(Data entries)

────────

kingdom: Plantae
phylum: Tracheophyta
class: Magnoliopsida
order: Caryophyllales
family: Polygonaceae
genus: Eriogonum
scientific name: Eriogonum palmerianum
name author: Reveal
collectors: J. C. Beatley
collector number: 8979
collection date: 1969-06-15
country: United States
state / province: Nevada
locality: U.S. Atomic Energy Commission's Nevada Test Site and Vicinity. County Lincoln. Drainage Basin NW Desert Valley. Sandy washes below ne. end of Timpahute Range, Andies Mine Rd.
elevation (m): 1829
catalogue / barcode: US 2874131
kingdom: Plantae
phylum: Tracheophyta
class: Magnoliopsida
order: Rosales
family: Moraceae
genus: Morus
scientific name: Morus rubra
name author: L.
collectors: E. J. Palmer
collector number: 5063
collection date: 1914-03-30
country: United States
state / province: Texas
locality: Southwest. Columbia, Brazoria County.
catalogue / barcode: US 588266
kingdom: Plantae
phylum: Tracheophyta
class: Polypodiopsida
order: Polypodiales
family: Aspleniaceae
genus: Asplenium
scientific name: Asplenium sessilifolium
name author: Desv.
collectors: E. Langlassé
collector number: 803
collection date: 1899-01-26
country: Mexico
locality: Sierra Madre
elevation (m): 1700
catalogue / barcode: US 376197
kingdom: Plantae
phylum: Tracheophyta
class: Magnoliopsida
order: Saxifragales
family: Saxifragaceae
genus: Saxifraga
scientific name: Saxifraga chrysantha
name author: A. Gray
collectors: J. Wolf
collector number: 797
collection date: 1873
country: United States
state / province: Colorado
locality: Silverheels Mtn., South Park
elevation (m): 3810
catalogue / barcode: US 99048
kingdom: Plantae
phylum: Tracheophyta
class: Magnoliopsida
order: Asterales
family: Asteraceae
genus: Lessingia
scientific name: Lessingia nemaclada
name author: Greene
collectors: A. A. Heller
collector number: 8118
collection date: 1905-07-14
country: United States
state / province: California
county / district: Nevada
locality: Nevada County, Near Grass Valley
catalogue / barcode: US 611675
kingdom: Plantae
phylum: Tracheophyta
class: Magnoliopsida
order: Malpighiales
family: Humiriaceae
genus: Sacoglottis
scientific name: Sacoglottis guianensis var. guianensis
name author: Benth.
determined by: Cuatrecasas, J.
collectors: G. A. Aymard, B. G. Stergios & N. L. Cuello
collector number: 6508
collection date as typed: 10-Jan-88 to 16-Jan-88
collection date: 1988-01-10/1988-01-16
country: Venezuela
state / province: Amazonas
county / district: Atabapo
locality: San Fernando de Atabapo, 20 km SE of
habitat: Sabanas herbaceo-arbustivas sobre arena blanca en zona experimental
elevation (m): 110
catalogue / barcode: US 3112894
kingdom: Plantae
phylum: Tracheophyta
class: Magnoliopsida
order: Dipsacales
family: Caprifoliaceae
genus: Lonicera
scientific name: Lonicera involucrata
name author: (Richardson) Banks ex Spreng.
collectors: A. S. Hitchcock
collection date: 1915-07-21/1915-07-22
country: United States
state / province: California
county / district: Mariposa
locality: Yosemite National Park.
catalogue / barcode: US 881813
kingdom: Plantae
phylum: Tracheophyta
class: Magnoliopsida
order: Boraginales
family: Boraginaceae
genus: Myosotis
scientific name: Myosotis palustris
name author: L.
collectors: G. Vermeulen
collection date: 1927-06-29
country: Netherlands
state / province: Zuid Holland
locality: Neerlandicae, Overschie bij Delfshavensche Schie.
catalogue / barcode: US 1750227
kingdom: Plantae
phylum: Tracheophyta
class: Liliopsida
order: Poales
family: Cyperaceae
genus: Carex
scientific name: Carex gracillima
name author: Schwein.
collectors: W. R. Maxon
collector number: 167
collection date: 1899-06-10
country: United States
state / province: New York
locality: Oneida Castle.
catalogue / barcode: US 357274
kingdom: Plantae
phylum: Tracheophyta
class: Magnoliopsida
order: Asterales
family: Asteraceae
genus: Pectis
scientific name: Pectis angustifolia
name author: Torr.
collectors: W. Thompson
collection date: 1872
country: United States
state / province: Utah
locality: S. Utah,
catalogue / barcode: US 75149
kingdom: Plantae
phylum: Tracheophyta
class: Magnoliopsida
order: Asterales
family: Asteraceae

────────

**The exercise:**
Reproduce word for word everything from the line containing "collection date: 1969-06-15" down to the line containing "state / province: Texas", including both of those lines.

**Answer for this exercise:**
collection date: 1969-06-15
country: United States
state / province: Nevada
locality: U.S. Atomic Energy Commission's Nevada Test Site and Vicinity. County Lincoln. Drainage Basin NW Desert Valley. Sandy washes below ne. end of Timpahute Range, Andies Mine Rd.
elevation (m): 1829
catalogue / barcode: US 2874131
kingdom: Plantae
phylum: Tracheophyta
class: Magnoliopsida
order: Rosales
family: Moraceae
genus: Morus
scientific name: Morus rubra
name author: L.
collectors: E. J. Palmer
collector number: 5063
collection date: 1914-03-30
country: United States
state / province: Texas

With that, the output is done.